Jemgum - Es steht nicht gut um die Kassen der Gemeinde Jemgum. In dieser Woche wird über die Finanzen verhandelt. Auf dem Plan stehen unter anderem die Grund- und die Gewerbesteuer. Auch das Thema Abwassergebühr wird am Donnerstag im Finanzausschuss diskutiert werden.
Mehr Einnahmen dringend gebraucht
Es kündigt sich Diskussionsbedarf an. Vor der Sitzung hat die Fraktion Jemgum 21 bereits angekündigt, mit den Plänen nicht konform zu gehen. In einer Pressemitteilung lehnt die Ratsgruppe die von der Verwaltung vorgeschlagenen Erhöhungen der Grund- und Gewerbesteuer ab. Nach dem Entwurf der Verwaltung werde es ein „Rekordminus“ geben: 2,5 Millionen Euro fehlen im Plan. Darüber hinaus seien Investitionen ebenfalls in Höhe von 2,5 Millionen Euro geplant, die über Kredite finanziert werden sollen. Jemgum 21 kritisiert hier den geplanten Ausbau des Toten Weges mit Kosten von mehr als einer Million Euro.
Weg ins neue Baugebiet
Der Tote Weg wird bald alles andere als tot sein: Über ihn geht es künftig zu einer neuen Krippe, ins Neubaugebiet und auch Landwirte werden ihn weiter als Zufahrt zu ihren Höfen nutzen. Dass die Straße ausgebaut werden muss, steht außer Frage. Darüber, wie das genau aussehen soll, und vor allem, wer das finanzieren soll, wurde vor einigen Wochen bereits diskutiert.

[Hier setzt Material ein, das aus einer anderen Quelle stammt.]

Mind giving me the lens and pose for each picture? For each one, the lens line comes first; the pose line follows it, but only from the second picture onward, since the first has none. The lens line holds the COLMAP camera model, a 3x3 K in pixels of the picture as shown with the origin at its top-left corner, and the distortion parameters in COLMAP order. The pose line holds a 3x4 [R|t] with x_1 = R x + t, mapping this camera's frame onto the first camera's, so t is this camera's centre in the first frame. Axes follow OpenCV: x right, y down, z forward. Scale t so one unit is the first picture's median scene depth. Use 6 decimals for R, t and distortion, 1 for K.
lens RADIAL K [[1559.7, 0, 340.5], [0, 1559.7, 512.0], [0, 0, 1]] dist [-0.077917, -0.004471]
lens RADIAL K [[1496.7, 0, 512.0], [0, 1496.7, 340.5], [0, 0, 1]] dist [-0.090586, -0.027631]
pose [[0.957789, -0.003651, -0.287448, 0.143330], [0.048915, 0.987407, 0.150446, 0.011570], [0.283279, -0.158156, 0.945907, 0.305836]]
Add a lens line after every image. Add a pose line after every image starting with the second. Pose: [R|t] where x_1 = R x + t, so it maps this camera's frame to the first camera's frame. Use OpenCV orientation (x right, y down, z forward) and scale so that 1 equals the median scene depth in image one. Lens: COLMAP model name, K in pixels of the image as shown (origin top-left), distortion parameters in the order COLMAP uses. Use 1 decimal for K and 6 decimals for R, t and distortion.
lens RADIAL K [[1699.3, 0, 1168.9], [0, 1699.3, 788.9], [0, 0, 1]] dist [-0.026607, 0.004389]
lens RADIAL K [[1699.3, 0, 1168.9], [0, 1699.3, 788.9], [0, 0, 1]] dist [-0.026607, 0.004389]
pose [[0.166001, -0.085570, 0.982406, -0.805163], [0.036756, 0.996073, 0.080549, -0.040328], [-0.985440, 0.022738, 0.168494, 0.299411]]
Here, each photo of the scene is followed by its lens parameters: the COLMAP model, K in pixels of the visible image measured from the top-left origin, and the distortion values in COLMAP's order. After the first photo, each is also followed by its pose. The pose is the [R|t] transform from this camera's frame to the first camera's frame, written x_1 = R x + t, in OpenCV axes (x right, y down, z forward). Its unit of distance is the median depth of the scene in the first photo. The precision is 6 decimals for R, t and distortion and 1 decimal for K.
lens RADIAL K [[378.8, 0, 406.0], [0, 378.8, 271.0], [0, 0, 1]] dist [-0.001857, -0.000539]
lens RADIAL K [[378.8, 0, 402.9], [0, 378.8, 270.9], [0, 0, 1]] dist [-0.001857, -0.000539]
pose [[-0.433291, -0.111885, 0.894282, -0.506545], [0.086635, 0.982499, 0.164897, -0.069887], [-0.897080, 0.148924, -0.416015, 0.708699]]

In der Sitzung am Donnerstag im Rathaus Jemgum um 19 Uhr wird laut Tagesordnung ebenfalls ein Entwurf für ein Haushaltssicherungskonzept für dieses Jahr vorgestellt und eine Bilanz für das vergangene Jahr gezogen. Außerdem wird entschieden, ob die Gemeinde eine kommunale Wärmeplanung angehen möchte.